Coming late in a long history, the Fox chantry thrives on distortion and fragmentation of familiar forms, and especially on forms turned inside out, so a column with a series of sharply concave faces is a kind of negative of the norm, in which comfortably rounded bulges are turned to uncooperative vacated forms, as if advertising that they can’t support weight, drawing attentions to hollows not solids, which Ruskin thought an offence against nature and a threat to all integrity, but was helplessly drawn to study and understand. Such forms seem leftovers or cast-offs from which the usable core has been spirited away, leaving a sense of absence.
Something exciting and also disturbing and undermined about these forms, like Matta-Clark’s voids which render surrounding fabric useless, which was already a corpse when he arrived and found a second life in decay, which for most of his adherents was always going to be no more than a wonderful kind of hearsay that almost as soon as it was born had been smashed to pieces.

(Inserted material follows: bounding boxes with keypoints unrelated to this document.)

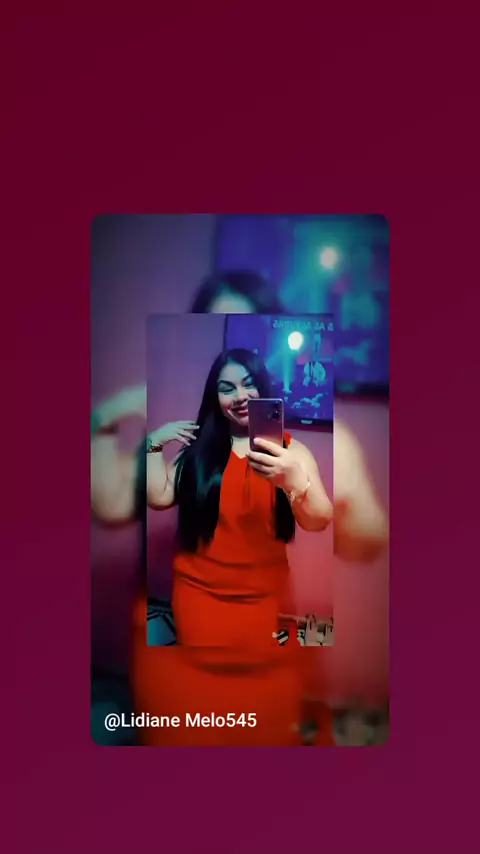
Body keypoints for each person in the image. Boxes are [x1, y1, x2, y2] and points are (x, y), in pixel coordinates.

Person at [146, 348, 332, 652]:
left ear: (263, 388)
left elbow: (318, 520)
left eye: (249, 384)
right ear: (215, 398)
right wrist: (153, 444)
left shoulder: (291, 452)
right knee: (203, 670)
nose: (241, 396)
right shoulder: (199, 449)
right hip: (197, 592)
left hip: (264, 596)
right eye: (227, 389)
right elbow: (160, 497)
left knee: (253, 673)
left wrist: (296, 481)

There’s a drawing of one bay of the elevation of Fox’s chantry that has generally been taken as the work of the chantry’s designer, the royal mason William Vertue, famous for fan vaults at Westminster and Windsor. This drawing has long been regarded as a precious survival, a working drawing from around 1510. But now along comes Christopher Wilson, one of the best current writers on Gothic, to wonder if it isn’t an artefact of a wholly different kind, a post-Reformation rendering of the chantry stripped of its finery. After which, Nicholas Riall tells us that the drawing differs in fifty different ways from what was built, so it cannot possibly be an attempt to show it after construction. I set about looking for those fifty variations, and I find quite a few, but then wonder what Ruskin would say about such a dogged enterprise. At least the search has increased my appreciation of Vertue’s endless ingenuity and set me thinking about how much (or how little) of the later stages of his exuberance he ever mentioned to the client.